原文节选 -
= = = =

兰瑟认为,话语权威指“由作品、作家、叙述者、人物或文本行为申明的或被授予的知识名誉、意识形态地位及美学价值”(Lanser,1992:5)。
虽然在西方的文学传统中,话语权威大都附属于主导意识形态中受过教育的白人男性,但任何一位发表小说的作家,包括女性作家在内,都有着对话语权威的追求,这是一种想“获得听众,赢得尊重和赞同,建立影响的企求”(Lanser,1992:6)。
本文以兰瑟的理论为基础,分析美国著名犹太女作家蒂莉·奥尔森代表作《我站在这儿熨烫》中的叙述声音模式,尤其是通过个人叙述声音和集体型叙述声音相结合的独特手法,使边缘女性的沉默心声得到展现,达到颠覆,让边缘女性这一群体从沉默中解脱出来,在主流文化圈中树立起“话语权威”,让她们能如露丝·伊里盖蕾所说,有了声音便有了路可走。
《我站在这儿熨烫》是奥尔森沉寂文坛多年后复出的第一篇小说。

= = = =

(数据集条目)

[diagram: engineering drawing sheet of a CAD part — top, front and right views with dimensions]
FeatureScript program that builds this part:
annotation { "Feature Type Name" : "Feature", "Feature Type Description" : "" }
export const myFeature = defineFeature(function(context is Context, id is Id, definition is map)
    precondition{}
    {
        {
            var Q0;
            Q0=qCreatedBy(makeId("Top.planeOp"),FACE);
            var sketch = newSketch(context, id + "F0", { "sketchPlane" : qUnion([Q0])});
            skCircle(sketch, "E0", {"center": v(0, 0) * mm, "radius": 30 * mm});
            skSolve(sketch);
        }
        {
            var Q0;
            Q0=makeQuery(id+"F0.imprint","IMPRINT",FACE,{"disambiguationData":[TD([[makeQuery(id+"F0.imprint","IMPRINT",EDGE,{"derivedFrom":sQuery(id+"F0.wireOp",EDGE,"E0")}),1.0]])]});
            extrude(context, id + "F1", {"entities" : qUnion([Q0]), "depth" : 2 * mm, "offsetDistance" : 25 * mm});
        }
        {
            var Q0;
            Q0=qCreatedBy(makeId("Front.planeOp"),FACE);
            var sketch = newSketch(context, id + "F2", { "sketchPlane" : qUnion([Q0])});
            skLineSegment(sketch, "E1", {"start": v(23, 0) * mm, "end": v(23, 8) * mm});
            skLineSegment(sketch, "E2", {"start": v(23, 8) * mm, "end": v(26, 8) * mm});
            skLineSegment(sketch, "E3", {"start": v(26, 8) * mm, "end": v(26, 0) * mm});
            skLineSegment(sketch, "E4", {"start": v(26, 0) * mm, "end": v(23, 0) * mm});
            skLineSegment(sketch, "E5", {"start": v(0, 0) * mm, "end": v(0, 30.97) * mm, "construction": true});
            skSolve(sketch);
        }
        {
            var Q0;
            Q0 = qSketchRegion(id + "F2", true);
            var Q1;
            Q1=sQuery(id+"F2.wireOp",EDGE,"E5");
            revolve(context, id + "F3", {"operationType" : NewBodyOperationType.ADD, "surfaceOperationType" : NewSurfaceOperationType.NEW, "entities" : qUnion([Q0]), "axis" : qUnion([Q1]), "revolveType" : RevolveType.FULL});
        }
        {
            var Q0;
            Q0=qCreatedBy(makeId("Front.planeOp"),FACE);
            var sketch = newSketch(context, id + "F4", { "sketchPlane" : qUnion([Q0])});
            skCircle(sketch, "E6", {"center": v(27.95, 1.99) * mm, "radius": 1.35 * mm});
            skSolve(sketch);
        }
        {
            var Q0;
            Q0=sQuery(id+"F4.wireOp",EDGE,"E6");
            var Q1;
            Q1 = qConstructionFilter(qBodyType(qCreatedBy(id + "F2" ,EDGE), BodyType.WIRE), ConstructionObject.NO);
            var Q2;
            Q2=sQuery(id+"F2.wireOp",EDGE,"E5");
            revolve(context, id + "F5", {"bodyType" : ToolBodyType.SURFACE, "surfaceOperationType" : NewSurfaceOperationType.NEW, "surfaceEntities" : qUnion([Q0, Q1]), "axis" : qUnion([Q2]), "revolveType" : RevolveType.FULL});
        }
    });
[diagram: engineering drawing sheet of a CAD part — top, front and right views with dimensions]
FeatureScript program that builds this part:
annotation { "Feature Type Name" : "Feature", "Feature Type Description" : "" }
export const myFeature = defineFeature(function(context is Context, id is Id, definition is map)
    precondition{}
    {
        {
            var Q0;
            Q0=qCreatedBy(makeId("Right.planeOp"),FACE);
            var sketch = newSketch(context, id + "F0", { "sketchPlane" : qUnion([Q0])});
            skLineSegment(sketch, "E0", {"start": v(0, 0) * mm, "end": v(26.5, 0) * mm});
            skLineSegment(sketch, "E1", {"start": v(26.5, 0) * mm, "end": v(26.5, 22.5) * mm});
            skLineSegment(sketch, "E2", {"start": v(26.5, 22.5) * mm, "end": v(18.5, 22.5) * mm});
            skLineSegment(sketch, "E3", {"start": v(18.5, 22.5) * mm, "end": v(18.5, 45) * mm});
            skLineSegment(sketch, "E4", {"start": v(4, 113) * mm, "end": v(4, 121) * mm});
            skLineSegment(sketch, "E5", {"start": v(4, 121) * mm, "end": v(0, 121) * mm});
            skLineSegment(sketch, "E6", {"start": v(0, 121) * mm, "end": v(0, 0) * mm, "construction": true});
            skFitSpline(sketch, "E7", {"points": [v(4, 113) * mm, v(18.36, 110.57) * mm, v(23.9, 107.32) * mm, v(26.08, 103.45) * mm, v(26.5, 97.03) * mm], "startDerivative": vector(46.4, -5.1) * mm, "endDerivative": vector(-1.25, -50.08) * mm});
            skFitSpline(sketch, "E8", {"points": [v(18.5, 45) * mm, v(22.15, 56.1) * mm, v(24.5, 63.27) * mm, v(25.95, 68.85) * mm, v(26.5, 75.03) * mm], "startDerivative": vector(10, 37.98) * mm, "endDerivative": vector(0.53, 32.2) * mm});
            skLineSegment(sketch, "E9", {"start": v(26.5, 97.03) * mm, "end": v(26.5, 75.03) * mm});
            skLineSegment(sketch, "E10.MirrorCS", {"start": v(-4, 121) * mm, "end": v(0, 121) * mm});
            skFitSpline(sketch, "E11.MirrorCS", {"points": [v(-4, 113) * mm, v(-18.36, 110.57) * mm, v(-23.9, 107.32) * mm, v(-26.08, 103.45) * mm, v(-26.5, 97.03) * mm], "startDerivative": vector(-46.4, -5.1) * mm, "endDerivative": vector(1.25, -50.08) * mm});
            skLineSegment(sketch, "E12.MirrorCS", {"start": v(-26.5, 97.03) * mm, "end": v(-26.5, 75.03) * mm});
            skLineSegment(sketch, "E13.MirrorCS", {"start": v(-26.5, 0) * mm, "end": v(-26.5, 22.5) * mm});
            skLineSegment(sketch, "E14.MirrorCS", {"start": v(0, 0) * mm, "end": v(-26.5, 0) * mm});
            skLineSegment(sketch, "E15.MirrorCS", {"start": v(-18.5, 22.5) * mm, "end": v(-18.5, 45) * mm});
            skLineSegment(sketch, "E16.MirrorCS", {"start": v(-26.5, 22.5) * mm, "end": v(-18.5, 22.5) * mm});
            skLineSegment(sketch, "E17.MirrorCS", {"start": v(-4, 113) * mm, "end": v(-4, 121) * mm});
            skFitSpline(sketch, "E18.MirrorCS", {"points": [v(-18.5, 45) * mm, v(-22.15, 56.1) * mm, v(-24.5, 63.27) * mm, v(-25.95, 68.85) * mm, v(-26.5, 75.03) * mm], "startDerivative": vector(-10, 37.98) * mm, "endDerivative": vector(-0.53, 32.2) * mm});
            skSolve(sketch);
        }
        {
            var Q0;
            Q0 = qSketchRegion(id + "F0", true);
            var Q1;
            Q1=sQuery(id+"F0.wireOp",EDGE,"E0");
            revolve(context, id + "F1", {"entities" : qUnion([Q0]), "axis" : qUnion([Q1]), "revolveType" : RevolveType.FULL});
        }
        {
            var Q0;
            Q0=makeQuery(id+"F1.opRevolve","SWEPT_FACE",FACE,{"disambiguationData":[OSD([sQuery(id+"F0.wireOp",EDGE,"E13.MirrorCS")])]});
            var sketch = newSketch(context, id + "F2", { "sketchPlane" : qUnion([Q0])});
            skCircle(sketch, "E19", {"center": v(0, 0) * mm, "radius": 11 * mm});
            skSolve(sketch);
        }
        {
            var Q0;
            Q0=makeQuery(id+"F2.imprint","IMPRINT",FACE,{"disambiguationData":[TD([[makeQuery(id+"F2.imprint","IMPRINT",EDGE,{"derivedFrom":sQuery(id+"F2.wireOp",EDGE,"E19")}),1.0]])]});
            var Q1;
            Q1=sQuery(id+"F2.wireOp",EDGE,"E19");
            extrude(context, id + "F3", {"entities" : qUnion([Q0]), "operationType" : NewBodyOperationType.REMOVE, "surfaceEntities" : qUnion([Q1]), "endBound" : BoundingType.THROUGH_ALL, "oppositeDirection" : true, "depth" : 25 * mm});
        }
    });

= = = =

运用信息 -
a: 请逐字引用节选中从“虽然在西方的文学传统中,话语”到“所说,有了声音便有了路可走。”的这一段。
b: 根据节选，《我站在这儿熨烫》在奥尔森的创作经历中处于什么位置？
这些条目与节选内容毫无关联。

任务答案 -
a:
虽然在西方的文学传统中,话语权威大都附属于主导意识形态中受过教育的白人男性,但任何一位发表小说的作家,包括女性作家在内,都有着对话语权威的追求,这是一种想“获得听众,赢得尊重和赞同,建立影响的企求”(Lanser,1992:6)。
本文以兰瑟的理论为基础,分析美国著名犹太女作家蒂莉·奥尔森代表作《我站在这儿熨烫》中的叙述声音模式,尤其是通过个人叙述声音和集体型叙述声音相结合的独特手法,使边缘女性的沉默心声得到展现,达到颠覆,让边缘女性这一群体从沉默中解脱出来,在主流文化圈中树立起“话语权威”,让她们能如露丝·伊里盖蕾所说,有了声音便有了路可走。

b: 它是奥尔森沉寂文坛多年后复出的第一篇小说。